> [What is required]: Which lines in the records below contain the word "index"? Return each of them.

[Supplied entries — start]

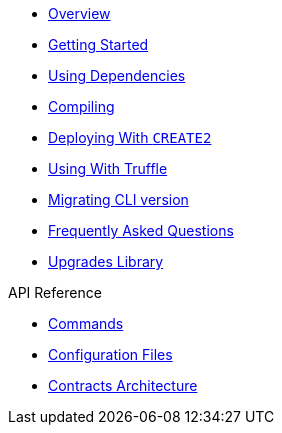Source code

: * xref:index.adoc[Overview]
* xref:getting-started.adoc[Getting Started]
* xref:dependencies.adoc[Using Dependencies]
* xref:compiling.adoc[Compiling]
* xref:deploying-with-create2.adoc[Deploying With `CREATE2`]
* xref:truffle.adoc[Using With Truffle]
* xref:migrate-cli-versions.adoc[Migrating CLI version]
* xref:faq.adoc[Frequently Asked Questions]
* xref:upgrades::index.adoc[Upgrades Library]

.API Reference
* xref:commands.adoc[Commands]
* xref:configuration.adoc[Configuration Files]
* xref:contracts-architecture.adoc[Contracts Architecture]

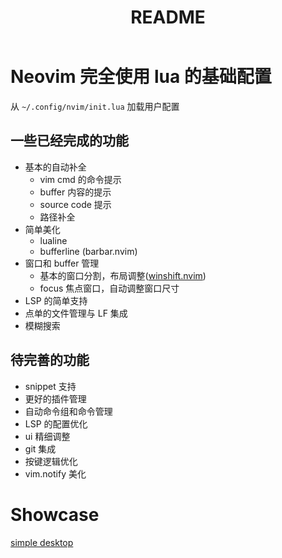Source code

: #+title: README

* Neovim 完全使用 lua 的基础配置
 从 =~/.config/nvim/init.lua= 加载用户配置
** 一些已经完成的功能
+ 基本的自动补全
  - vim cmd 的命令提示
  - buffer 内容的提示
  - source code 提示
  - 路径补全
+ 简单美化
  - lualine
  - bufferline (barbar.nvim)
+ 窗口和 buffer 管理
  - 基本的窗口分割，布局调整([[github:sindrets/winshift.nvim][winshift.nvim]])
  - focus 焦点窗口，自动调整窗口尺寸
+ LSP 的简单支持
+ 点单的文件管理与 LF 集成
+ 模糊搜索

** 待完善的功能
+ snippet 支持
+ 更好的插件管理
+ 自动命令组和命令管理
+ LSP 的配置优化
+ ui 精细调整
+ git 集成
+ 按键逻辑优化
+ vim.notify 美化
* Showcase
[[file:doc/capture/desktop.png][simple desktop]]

[Supplied entries — finish]

> [Task answer]:
: * xref:index.adoc[Overview]
* xref:upgrades::index.adoc[Upgrades Library]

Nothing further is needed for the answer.